A new combination of chemotherapy drugs should become the main therapy for pancreatic cancer, say UK researchers.
The disease is so hard to treat that survival rates have barely changed for decades.
But data, presented at the world's biggest cancer conference, showed long-term survival could be increased from 16% to 29%.
The findings have been described as a "major win", "incredibly exciting" and as offering new hope to patients.
Pancreatic cancer is one of the most deadly cancers, with patients often given just months to live after diagnosis.
It is aggressive, resists treatment and, because pancreatic tumours cause nondescript symptoms, is often found only after it has spread throughout the body.
In the UK alone, 9,400 people are diagnosed with pancreatic cancer and 8,800 die from the disease each year.
The trial on 732 patients - in hospitals in the UK, Sweden, France and Germany - compared the standard chemotherapy drug gemcitabine against a combination of gemcitabine and capecitabine.
The results, released at the American Society of Clinical Oncology's annual conference, showed that average survival times increased from 25 to 28 months.
But there was a far more dramatic impact on long-term survival with 29% of patients alive for at least five years with combination therapy compared with 16% normally.
There was no difference in side-effects.
Prof John Neoptolemos, from the University of Liverpool, who led the study, said: "This important trial shows that this drug combination could give pancreatic patients valuable extra months and even years and so will become the new treatment for patients with this disease.
"The difference in short-term survival may seem modest but improvement in long-term survival is substantial for this cancer.
"This drug combination will become the new standard of care for patients with the disease."
It is not entirely clear why there is the difference in survival rates, but one idea surrounds the new drug being less toxic allowing patients to tolerate higher doses.
Alex Ford, chief executive of Pancreatic Cancer UK, said: "These are incredibly exciting results from a major trial for those diagnosed with this dreadful disease.
"The outlook for pancreatic cancer has been grim. With few treatment options, survival rates have barely changed in 40 years in the UK. Currently just 5% of pancreatic cancer patients can expect to live for five years.
"At the same time, incidence is set to soar by a third to more than 12,000 people being diagnosed every year by 2030.
"The possibility of increasing survival for those who have undergone surgery for pancreatic cancer will give great hope to hundreds of patients and their families who may benefit.

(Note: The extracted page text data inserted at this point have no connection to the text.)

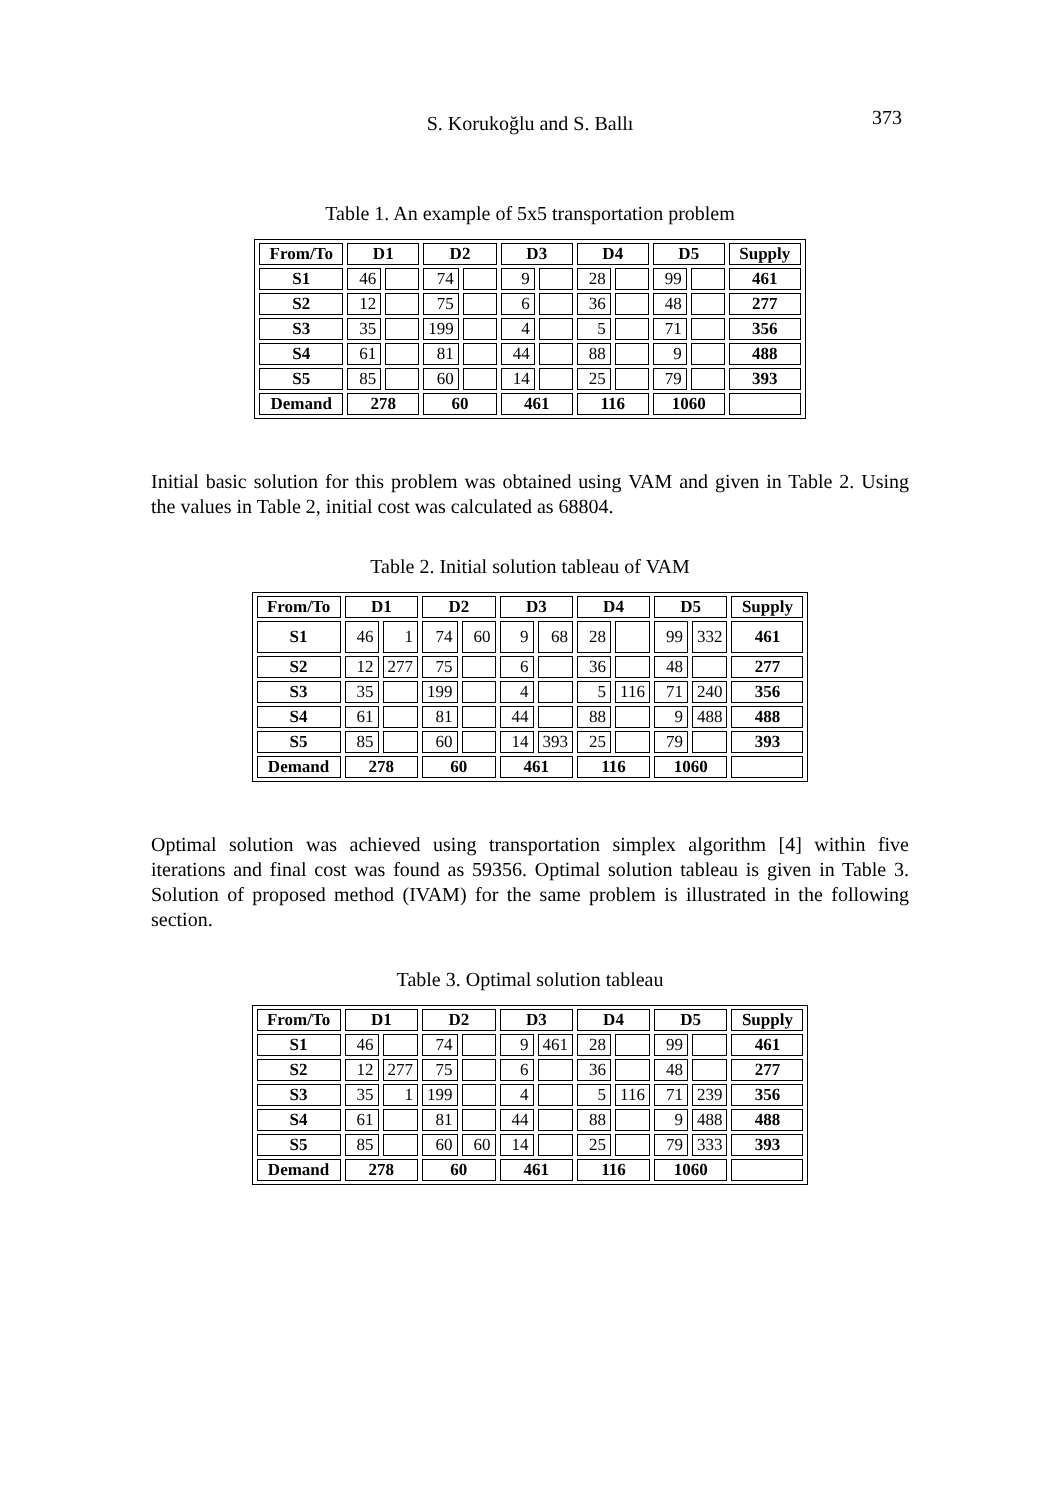S. Korukoğlu and S. Ballı 373
Table 1. An example of 5x5 transportation problem
| From/To | D1 | | D2 | | D3 | | D4 | | D5 | | Supply |
| --- | --- | --- | --- | --- | --- | --- | --- | --- | --- | --- | --- |
| S1 | 46 | | 74 | | 9 | | 28 | | 99 | | 461 |
| S2 | 12 | | 75 | | 6 | | 36 | | 48 | | 277 |
| S3 | 35 | | 199 | | 4 | | 5 | | 71 | | 356 |
| S4 | 61 | | 81 | | 44 | | 88 | | 9 | | 488 |
| S5 | 85 | | 60 | | 14 | | 25 | | 79 | | 393 |
| Demand | 278 | | 60 | | 461 | | 116 | | 1060 | | |
Initial basic solution for this problem was obtained using VAM and given in Table 2. Using the values in Table 2, initial cost was calculated as 68804.
Table 2. Initial solution tableau of VAM
| From/To | D1 | | D2 | | D3 | | D4 | | D5 | | Supply |
| --- | --- | --- | --- | --- | --- | --- | --- | --- | --- | --- | --- |
| S1 | 46 | 1 | 74 | 60 | 9 | 68 | 28 | | 99 | 332 | 461 |
| S2 | 12 | 277 | 75 | | 6 | | 36 | | 48 | | 277 |
| S3 | 35 | | 199 | | 4 | | 5 | 116 | 71 | 240 | 356 |
| S4 | 61 | | 81 | | 44 | | 88 | | 9 | 488 | 488 |
| S5 | 85 | | 60 | | 14 | 393 | 25 | | 79 | | 393 |
| Demand | 278 | | 60 | | 461 | | 116 | | 1060 | | |
Optimal solution was achieved using transportation simplex algorithm [4] within five iterations and final cost was found as 59356. Optimal solution tableau is given in Table 3. Solution of proposed method (IVAM) for the same problem is illustrated in the following section.
Table 3. Optimal solution tableau
| From/To | D1 | | D2 | | D3 | | D4 | | D5 | | Supply |
| --- | --- | --- | --- | --- | --- | --- | --- | --- | --- | --- | --- |
| S1 | 46 | | 74 | | 9 | 461 | 28 | | 99 | | 461 |
| S2 | 12 | 277 | 75 | | 6 | | 36 | | 48 | | 277 |
| S3 | 35 | 1 | 199 | | 4 | | 5 | 116 | 71 | 239 | 356 |
| S4 | 61 | | 81 | | 44 | | 88 | | 9 | 488 | 488 |
| S5 | 85 | | 60 | 60 | 14 | | 25 | | 79 | 333 | 393 |
| Demand | 278 | | 60 | | 461 | | 116 | | 1060 | | |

The importance of clinical trials to help transform the outlook for pancreatic cancer cannot be over-estimated.
"We now need to see these results quickly translate to a change in approach by clinicians so that patients start to benefit more widely straightaway."
The study was funded by the charity Cancer Research UK.
Its chief clinician Prof Peter Johnson said: "Pancreatic cancer remains a very difficult disease to find and treat.
"Despite this, we are making steady progress, through trials like this one, where the use of better chemotherapy after surgery was able to increase the number of people surviving the disease."
Around 340,000 people worldwide are diagnosed with pancreatic cancer each year with the highest incidence in North America and Europe.
Dr Smitha Krishnamurthi, from the American Society of Clinical Oncology, said: "Pancreatic cancer remains one of the most hard-to-treat cancers.
"It is a major win to find that adding a generic chemotherapy not only improves survival for these patients, but does so with little effect on patients' quality of life."